Es ist 8.30 Uhr und für Ende November ist es eigentlich viel zu warm. Ernfried Jaklitsch, leitender Mitarbeiter der Wiener Gebietskrankenkasse (WGKK), steht Am Hof in der Wiener Innenstadt und blickt skeptisch auf die Bau-Container, die sich dort drei Stockwerke hoch stapeln. Nach wenigen Minuten treffen auch die Mitarbeiter von Jaklitsch ein. Sechs Herren mittleren Alters blicken nun zusammen skeptisch auf die Bau-Container und das Gebäude dahinter, die ehemalige Länderbank-Zentrale. Vor rund zwei Wochen war sie in Vollbrand gestanden. Fünf Stunden brauchte die Feuerwehr, um der Flammen Herr zu werden.

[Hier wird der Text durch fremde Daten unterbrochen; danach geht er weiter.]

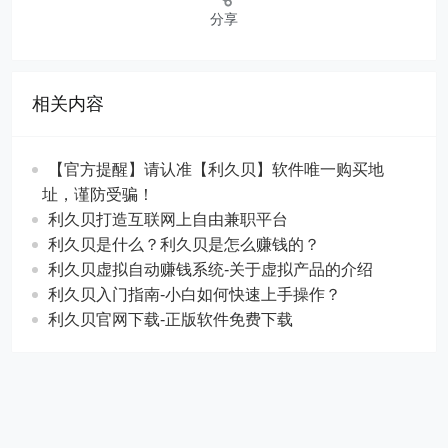
分享
相关内容
【官方提醒】请认准【利久贝】软件唯一购买地
址，谨防受骗！
利久贝打造互联网上自由兼职平台
利久贝是什么？利久贝是怎么赚钱的？
利久贝虚拟自动赚钱系统-关于虚拟产品的介绍
利久贝入门指南-小白如何快速上手操作？
利久贝官网下载-正版软件免费下载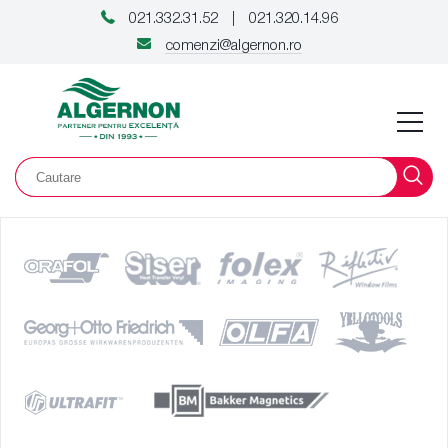
021.332.31.52
021.320.14.96
|
comenzi@algernon.ro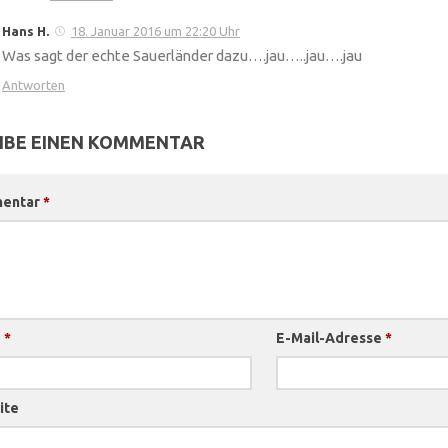
Hans H.
18. Januar 2016 um 22:20 Uhr
Was sagt der echte Sauerländer dazu….jau…..jau….jau
Antworten
IBE EINEN KOMMENTAR
entar
*
e
*
E-Mail-Adresse
*
ite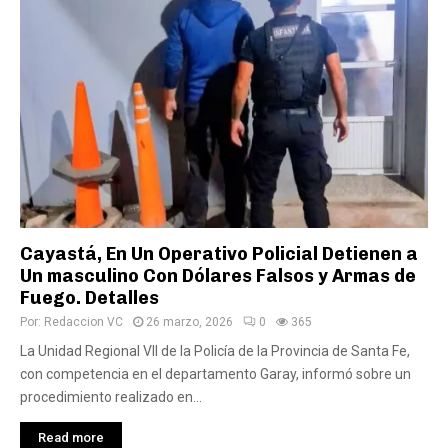
Cayastá, En Un Operativo Policial Detienen a
Un masculino Con Dólares Falsos y Armas de
Fuego. Detalles
Por:
Redaccion VC
26 marzo, 2026
0
365
La Unidad Regional VII de la Policía de la Provincia de Santa Fe,
con competencia en el departamento Garay, informó sobre un
procedimiento realizado en...
Read more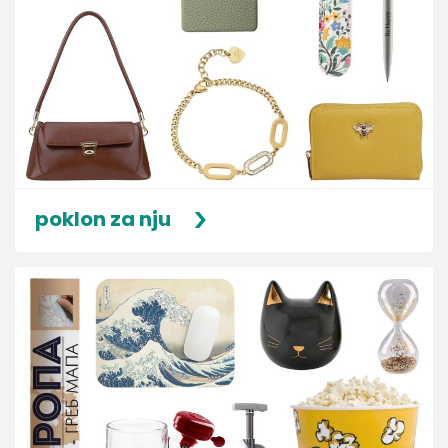
poklon za nju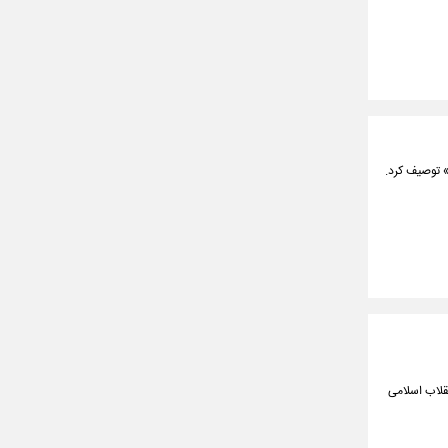
» توصیف کرد.
نقلاب اسلامی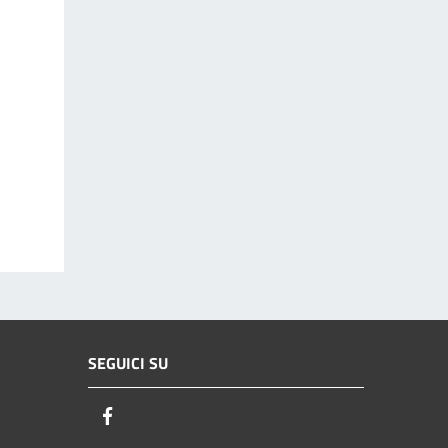
SEGUICI SU
Facebook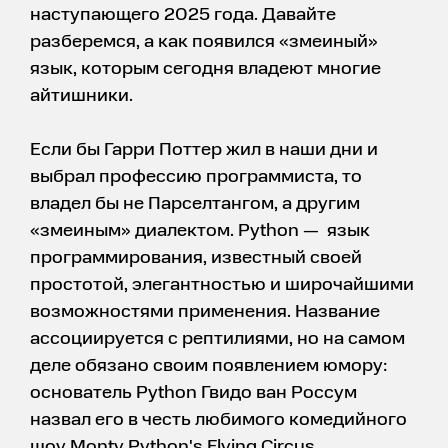
наступающего 2025 года. Давайте
разберемся, а как появился «змеиный»
язык, которым сегодня владеют многие
айтишники.
Если бы Гарри Поттер жил в наши дни и
выбрал профессию программиста, то
владел бы не Парселтангом, а другим
«змеиным» диалектом. Python — язык
программирования, известный своей
простотой, элегантностью и широчайшими
возможностями применения. Название
ассоциируется с рептилиями, но на самом
деле обязано своим появлением юмору:
основатель Python Гвидо ван Россум
назвал его в честь любимого комедийного
шоу Monty Python's Flying Circus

Doch weder Brandherd noch Brandursache interessieren Jaklitsch und seine Kollegen von der WGKK. Ihr Geschäft ist ein anderes: "Die Baubranche ist besonders anfällig für Schwarzarbeit, deshalb führen wir hier regelmäßig Razzien durch", sagt Jaklitsch. "Der Bauführer weiß in den meisten Fällen gar nicht Bescheid, denn viele Subfirmen beschäftigen wieder Subfirmen und die wiederum Subfirmen; das reicht manchmal bis ins fünfte Glied."

Razzia

Es ist kurz vor 9 Uhr: Jaklitsch und das halbe Dutzend WGKK-Mitarbeiter streifen sich gelbe Warnwesten über die Anzüge und gehen durch eine unscheinbare Tür zwischen den Containern. Dahinter finden sich Arbeiter, die Holz zersägen, andere plagen sich mit Zementsäcken ab. Für die Männer in den gelben Warnwesten scheint sich keiner der Arbeiter weiter zu interessieren. Sie werken unverdrossen weiter vor der rußgeschwärzten Fassade, auf die man nun freien Blick hat. Doch Jaklitsch ist nicht hier, um die Aussicht auf die Brandruine zu genießen. Er will das Geflecht der Schwarzarbeit entwirren. Und weil Scheinfirmen nur über den Umweg ihrer scheinangemeldeten Arbeiter aufzudecken sind, müssen die WGKK-Mitarbeiter direkt vor Ort auf den Baustellen kontrollieren.

eCards

10 Uhr: Zwei Dutzend Arbeiter sitzen in einem winzigen Container und laben sich an Salami und Hühnerschnitzerln. Durch die Sitzreihen läuft ein Kollege von Jaklitsch und sammelt die eCards ein. Die Arbeiter geben sie bereitwillig her: "Machen Sie ruhig Fotos von uns", sagt einer der Arbeiter zum KURIER-Fotografen. An Kontrollen und Öffentlichkeit hat man sich hier bereits gewöhnt.
"Die Arbeiter haben ohnehin nichts zu befürchten. Sie sind meist sogar froh über die Kontrollen, immerhin ist es in ihrem Interesse, dass ihre Firma sie auch versichert", sagt Jaklitsch, während er die eCards einzeln durch ein Gerät an seinem Laptop zieht. Wenn es Probleme mit der Anmeldung gibt, blinkt ein Licht auf seinem Laptop rot auf.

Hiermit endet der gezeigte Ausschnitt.